Early pictures of her as a beautiful young debutante already display that sense of languid opulence and well-bred sophistication that remained throughout her life. Everybody wanted to look like Jackie and what she wore could change the fortune of any company, one estimate being that it could rack it up by as much as $14 million. There was little that she didn’t know about fashion and her little pillbox hats, neat skirt suits and A-line dresses worn with unassuming accessories as first lady chimed with her role. She was later to describe such attire as “duty uniform” and “state clothing”.
Despite the look of ease, an enormous amount of work went into her appearance. She was acutely aware of what worked best on her 5’7” frame and could look equally arresting in a strapless evening gown as in a sheath with sandals. Though she loved French haute couture, she championed US designers, in particular the aristocratic émigré Oleg Cassini, who produced more than three hundred ensembles for her. For her official White House portrait, however, she famously wore a pleated linen dress by Irish couturier Sybil Connolly that no doubt contributed to the Irishwoman’s US success.
The Irish visit
Though Jackie didn’t accompany JFK to Ireland in 1963 due to pregnancy, her visit in 1967 transfixed the nation. Ostensibly a private one with her children, there was a huge security operation to protect her, although she did make public appearances at the Derby in a pale coat with a Peter Pan collar (that would not look out of date today) and later at a State banquet in Dublin Castle in a ravishing strapless ballgown and glittering jewellery. In 1966 she was voted for the fifth year running as the most admired woman in the world.

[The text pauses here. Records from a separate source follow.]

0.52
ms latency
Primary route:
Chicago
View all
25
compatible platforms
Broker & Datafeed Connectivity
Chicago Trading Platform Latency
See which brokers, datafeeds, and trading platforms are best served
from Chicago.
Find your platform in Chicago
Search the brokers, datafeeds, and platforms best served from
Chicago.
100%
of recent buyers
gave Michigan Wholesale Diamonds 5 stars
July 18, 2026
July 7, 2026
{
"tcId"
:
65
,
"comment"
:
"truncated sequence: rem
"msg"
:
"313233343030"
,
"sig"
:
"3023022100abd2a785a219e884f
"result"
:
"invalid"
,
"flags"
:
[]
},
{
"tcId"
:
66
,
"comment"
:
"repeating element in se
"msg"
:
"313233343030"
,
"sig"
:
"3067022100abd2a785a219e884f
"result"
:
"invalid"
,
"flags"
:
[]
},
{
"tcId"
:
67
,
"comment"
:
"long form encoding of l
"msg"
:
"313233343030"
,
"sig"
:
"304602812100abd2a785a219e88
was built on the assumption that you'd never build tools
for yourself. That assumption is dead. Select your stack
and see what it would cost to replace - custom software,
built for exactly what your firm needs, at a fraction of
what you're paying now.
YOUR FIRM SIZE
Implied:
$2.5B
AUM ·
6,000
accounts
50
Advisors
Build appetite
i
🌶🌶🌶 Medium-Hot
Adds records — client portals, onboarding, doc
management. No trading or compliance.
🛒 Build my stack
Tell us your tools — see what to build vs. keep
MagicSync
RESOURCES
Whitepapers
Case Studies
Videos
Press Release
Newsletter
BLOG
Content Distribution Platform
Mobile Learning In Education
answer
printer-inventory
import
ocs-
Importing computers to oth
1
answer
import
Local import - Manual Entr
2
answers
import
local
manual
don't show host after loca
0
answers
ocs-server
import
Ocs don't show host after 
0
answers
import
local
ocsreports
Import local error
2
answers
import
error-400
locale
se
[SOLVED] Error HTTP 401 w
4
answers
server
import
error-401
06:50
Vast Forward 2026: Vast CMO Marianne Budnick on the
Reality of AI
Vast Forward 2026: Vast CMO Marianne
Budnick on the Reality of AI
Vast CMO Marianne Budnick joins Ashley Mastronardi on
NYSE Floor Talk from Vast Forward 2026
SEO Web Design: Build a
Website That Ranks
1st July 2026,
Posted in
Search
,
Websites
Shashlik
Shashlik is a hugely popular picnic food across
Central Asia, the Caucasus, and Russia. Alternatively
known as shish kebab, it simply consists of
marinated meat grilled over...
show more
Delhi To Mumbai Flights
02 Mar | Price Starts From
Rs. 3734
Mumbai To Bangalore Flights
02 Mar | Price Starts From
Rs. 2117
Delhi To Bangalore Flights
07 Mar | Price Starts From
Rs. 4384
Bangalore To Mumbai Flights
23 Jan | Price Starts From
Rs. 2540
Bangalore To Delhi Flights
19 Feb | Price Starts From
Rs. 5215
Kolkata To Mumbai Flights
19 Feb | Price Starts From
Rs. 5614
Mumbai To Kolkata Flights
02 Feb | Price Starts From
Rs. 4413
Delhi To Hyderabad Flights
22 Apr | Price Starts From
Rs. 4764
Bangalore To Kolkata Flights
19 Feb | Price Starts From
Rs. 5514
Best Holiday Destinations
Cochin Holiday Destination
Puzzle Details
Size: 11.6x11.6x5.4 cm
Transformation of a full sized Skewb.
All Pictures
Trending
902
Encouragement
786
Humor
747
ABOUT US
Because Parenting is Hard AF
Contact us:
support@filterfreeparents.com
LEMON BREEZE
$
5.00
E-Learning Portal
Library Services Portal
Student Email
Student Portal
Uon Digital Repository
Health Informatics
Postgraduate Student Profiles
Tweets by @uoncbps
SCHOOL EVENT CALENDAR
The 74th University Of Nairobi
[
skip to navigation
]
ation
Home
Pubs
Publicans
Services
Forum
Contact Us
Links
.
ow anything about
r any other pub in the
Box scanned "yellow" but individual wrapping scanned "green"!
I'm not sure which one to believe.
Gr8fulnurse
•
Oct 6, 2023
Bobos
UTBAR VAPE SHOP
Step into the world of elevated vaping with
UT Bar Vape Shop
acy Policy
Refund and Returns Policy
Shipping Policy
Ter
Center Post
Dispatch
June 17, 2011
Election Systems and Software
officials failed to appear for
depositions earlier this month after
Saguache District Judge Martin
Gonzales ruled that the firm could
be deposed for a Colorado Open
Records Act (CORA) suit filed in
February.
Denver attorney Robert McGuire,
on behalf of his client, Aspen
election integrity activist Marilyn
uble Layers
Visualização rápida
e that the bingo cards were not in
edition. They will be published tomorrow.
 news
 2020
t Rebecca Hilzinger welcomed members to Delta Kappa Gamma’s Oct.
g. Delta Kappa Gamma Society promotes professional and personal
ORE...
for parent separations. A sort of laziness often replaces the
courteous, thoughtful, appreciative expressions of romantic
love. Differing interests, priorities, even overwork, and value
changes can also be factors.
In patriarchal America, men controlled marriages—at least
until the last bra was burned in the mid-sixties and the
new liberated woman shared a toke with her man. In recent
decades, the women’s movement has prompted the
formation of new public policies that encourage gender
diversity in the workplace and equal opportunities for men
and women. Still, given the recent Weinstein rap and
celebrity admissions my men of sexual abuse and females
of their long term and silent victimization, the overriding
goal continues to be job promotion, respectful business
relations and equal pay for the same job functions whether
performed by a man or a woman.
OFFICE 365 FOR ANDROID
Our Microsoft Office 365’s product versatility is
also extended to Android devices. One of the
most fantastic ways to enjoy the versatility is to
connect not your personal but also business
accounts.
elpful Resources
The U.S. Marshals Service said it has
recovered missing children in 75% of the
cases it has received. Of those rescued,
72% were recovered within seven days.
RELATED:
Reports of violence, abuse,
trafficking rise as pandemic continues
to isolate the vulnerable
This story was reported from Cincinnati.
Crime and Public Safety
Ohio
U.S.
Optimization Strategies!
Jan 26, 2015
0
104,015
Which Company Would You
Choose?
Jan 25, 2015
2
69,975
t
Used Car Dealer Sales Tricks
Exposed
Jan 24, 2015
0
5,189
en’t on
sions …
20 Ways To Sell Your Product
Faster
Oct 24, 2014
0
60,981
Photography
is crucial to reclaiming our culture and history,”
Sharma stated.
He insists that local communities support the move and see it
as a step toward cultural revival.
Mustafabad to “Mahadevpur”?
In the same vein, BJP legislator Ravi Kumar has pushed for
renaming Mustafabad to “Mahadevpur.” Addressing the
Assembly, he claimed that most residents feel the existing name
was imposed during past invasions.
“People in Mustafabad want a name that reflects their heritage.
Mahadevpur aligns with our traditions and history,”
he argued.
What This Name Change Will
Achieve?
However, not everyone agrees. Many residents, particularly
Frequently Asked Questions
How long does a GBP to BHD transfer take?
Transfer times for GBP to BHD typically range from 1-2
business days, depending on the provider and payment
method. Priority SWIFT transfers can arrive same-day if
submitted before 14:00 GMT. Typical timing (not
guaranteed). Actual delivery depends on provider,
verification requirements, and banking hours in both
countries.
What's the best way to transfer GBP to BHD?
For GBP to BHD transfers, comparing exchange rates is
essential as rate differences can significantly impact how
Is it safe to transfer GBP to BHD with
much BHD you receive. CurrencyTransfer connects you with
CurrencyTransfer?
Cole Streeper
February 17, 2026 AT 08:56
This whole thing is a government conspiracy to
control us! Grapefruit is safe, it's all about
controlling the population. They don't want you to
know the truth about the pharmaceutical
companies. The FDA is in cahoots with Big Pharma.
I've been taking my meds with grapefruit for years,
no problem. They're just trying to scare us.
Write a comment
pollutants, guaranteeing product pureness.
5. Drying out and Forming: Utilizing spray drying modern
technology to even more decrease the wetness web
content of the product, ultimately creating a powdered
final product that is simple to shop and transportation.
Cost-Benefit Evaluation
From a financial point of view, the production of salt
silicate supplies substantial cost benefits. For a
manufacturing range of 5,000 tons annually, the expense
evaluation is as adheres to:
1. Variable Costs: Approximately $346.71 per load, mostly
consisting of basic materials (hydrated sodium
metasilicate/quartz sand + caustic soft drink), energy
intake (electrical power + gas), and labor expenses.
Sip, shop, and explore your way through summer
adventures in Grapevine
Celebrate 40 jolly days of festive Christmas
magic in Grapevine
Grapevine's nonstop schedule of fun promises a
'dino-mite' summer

She will be forever remembered for the pink boucle suit, a Chanel copy made in New York, worn in Dallas on that fateful morning of the assassination in November 1963 and which though spattered with blood and brains, she refused to change while Lyndon Johnson took the presidential oath of office. (At the request of her daughter Caroline Kennedy, the suit with its matching pillbox hat will not go on display until 2103).
Her dress mirrored the life she led, changing and developing as time went on. The more she was hounded by photographers after her marriage to Aristotle Onassis, the larger her shades. In her latter years working as an editor, she dressed simply in trouser suits with silk blouses and hardly ever wore patterns or prints, the limit being stripes or a light windowpane plaid.
Though forever remembered as a style leader, it was a legacy she spurned. When she came across the following sentence in a book “There was one sphere where Jacqueline had great influence, it was fashion”, she scrawled in the margin “much to her annoyance.”